### What you are asked to do
Scan the entries for the word "VIDEO", and copy every line where it appears.

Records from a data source
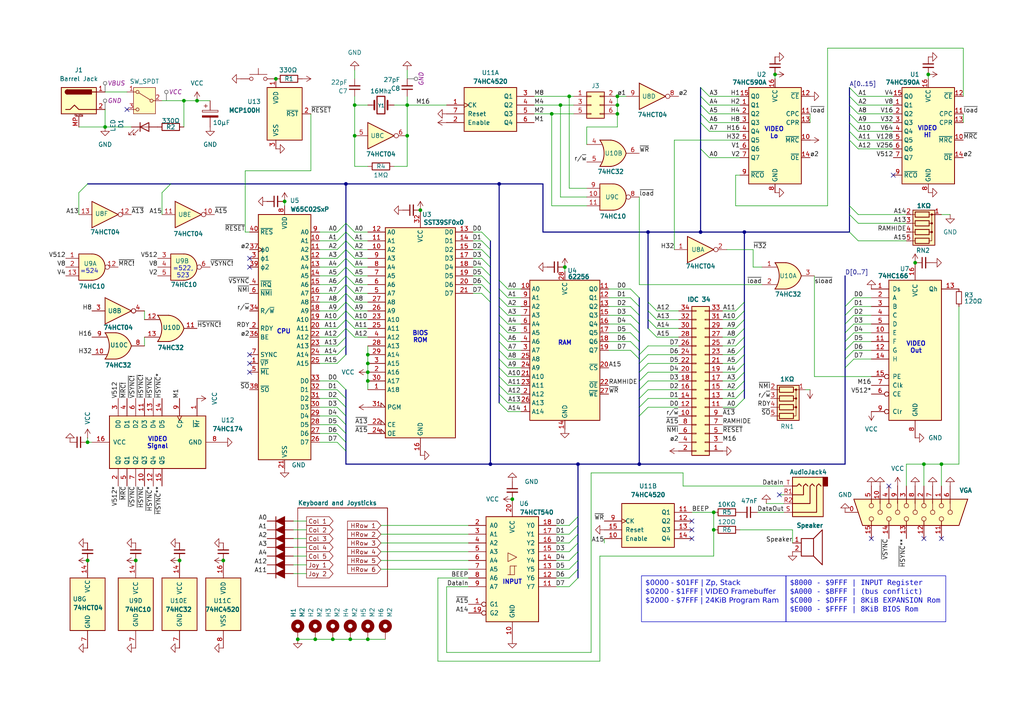
<source format=kicad_sch>
(kicad_sch
	(version 20250114)
	(generator "eeschema")
	(generator_version "9.0")
	(uuid "fc9f0664-12ec-44ef-b3db-0b33514ae060")
	(paper "A4")
	(title_block
		(title "MicroMicro")
		(date "2025-04-06")
		(rev "v2")
	)
	
	(text "VIDEO\nLo"
		(exclude_from_sim no)
		(at 224.536 38.608 0)
		(effects
			(font
				(size 1.27 1.27)
				(thickness 0.254)
				(bold yes)
			)
		)
		(uuid "3202cdf7-cc54-4b39-bc22-f85246336a97")
	)
	(text "=524"
		(exclude_from_sim no)
		(at 25.908 78.74 0)
		(effects
			(font
				(size 1.27 1.27)
			)
		)
		(uuid "393ed761-bb6d-41db-9a60-0a73a298c7e1")
	)
	(text "BIOS\nROM"
		(exclude_from_sim no)
		(at 121.92 97.79 0)
		(effects
			(font
				(size 1.27 1.27)
				(thickness 0.254)
				(bold yes)
			)
		)
		(uuid "4da7208d-c8da-4449-a927-e7df99d107bf")
	)
	(text "VIDEO\nSignal"
		(exclude_from_sim no)
		(at 45.72 128.524 0)
		(effects
			(font
				(size 1.27 1.27)
				(thickness 0.254)
				(bold yes)
			)
		)
		(uuid "54d8c3bd-6420-4654-a0d6-bdb041993168")
	)
	(text "=522,\n523"
		(exclude_from_sim no)
		(at 53.086 78.994 0)
		(effects
			(font
				(size 1.27 1.27)
			)
		)
		(uuid "59700708-9cf0-48de-8236-737cda5d7daa")
	)
	(text "INPUT\n"
		(exclude_from_sim no)
		(at 148.59 168.91 0)
		(effects
			(font
				(size 1.27 1.27)
				(thickness 0.254)
				(bold yes)
			)
		)
		(uuid "68488a5f-fb75-478a-a547-9d221a2ddd0d")
	)
	(text "RAM"
		(exclude_from_sim no)
		(at 163.83 99.568 0)
		(effects
			(font
				(size 1.27 1.27)
				(thickness 0.254)
				(bold yes)
			)
		)
		(uuid "806c4ed0-fba5-4188-8b5e-511dcbb9d031")
	)
	(text "VIDEO\nOut"
		(exclude_from_sim no)
		(at 265.684 100.838 0)
		(effects
			(font
				(size 1.27 1.27)
				(thickness 0.254)
				(bold yes)
			)
		)
		(uuid "a2a1f53a-c925-40e5-92d1-0bbe14a93cb5")
	)
	(text "VIDEO\nHi"
		(exclude_from_sim no)
		(at 268.986 38.354 0)
		(effects
			(font
				(size 1.27 1.27)
				(thickness 0.254)
				(bold yes)
			)
		)
		(uuid "b407c1fb-885b-4d63-a6b0-c3bc40c5a63d")
	)
	(text "CPU"
		(exclude_from_sim no)
		(at 82.296 96.266 0)
		(effects
			(font
				(size 1.27 1.27)
				(thickness 0.254)
				(bold yes)
			)
		)
		(uuid "ff41824d-a38a-4e04-94e7-d5f5f4784b65")
	)
	(text_box "$8000 - $9FFF | INPUT Register\n$A000 - $BFFF | (bus conflict)\n$C000 - $DFFF | 8KiB EXPANSION Rom\n$E000 - $FFFF | 8KiB BIOS Rom"
		(exclude_from_sim no)
		(at 227.965 167.005 0)
		(size 46.355 13.335)
		(margins 1.143 1.143 1.143 1.143)
		(stroke
			(width 0)
			(type solid)
		)
		(fill
			(type none)
		)
		(effects
			(font
				(face "DejaVu Sans Mono")
				(size 1.524 1.524)
			)
			(justify left top)
		)
		(uuid "20d26070-e28f-42e4-a565-a209d9da87e6")
	)
	(text_box "$0000 - $01FF | Zp, Stack\n$0200 - $1FFF | VIDEO Framebuffer\n$2000 - $7FFF | 24KiB Program Ram"
		(exclude_from_sim no)
		(at 186.055 167.005 0)
		(size 41.91 13.335)
		(margins 1.143 1.143 1.143 1.143)
		(stroke
			(width 0)
			(type solid)
		)
		(fill
			(type none)
		)
		(effects
			(font
				(face "Cascadia Mono")
				(size 1.524 1.524)
			)
			(justify left top)
		)
		(uuid "87b1db06-492c-42bc-8a93-3517e7c638a6")
	)
	(junction
		(at 91.44 185.42)
		(diameter 0)
		(color 0 0 0 0)
		(uuid "03408b80-8082-49c2-9aba-3f6867b695cb")
	)
	(junction
		(at 179.07 33.02)
		(diameter 0)
		(color 0 0 0 0)
		(uuid "1388d8e0-53d6-48c0-a626-f251d5671b5d")
	)
	(junction
		(at 39.37 162.56)
		(diameter 0)
		(color 0 0 0 0)
		(uuid "1d707f8d-f62a-4a71-b77a-fcc4664193d9")
	)
	(junction
		(at 106.68 185.42)
		(diameter 0)
		(color 0 0 0 0)
		(uuid "248c7317-490b-4e1e-907e-56f7eedae14b")
	)
	(junction
		(at 121.92 60.96)
		(diameter 0)
		(color 0 0 0 0)
		(uuid "260f2825-c02b-4c11-bc4c-eea7eaa4cf19")
	)
	(junction
		(at 179.07 27.94)
		(diameter 0)
		(color 0 0 0 0)
		(uuid "2a098c05-93fb-4466-aa01-308dd54850c1")
	)
	(junction
		(at 102.87 30.48)
		(diameter 0)
		(color 0 0 0 
... [324576 chars truncated]
</source>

### Response below
	(text "VIDEO\nLo"
	(text "VIDEO\nSignal"
	(text "VIDEO\nOut"
	(text "VIDEO\nHi"
	(text_box "$0000 - $01FF | Zp, Stack\n$0200 - $1FFF | VIDEO Framebuffer\n$2000 - $7FFF | 24KiB Program Ram"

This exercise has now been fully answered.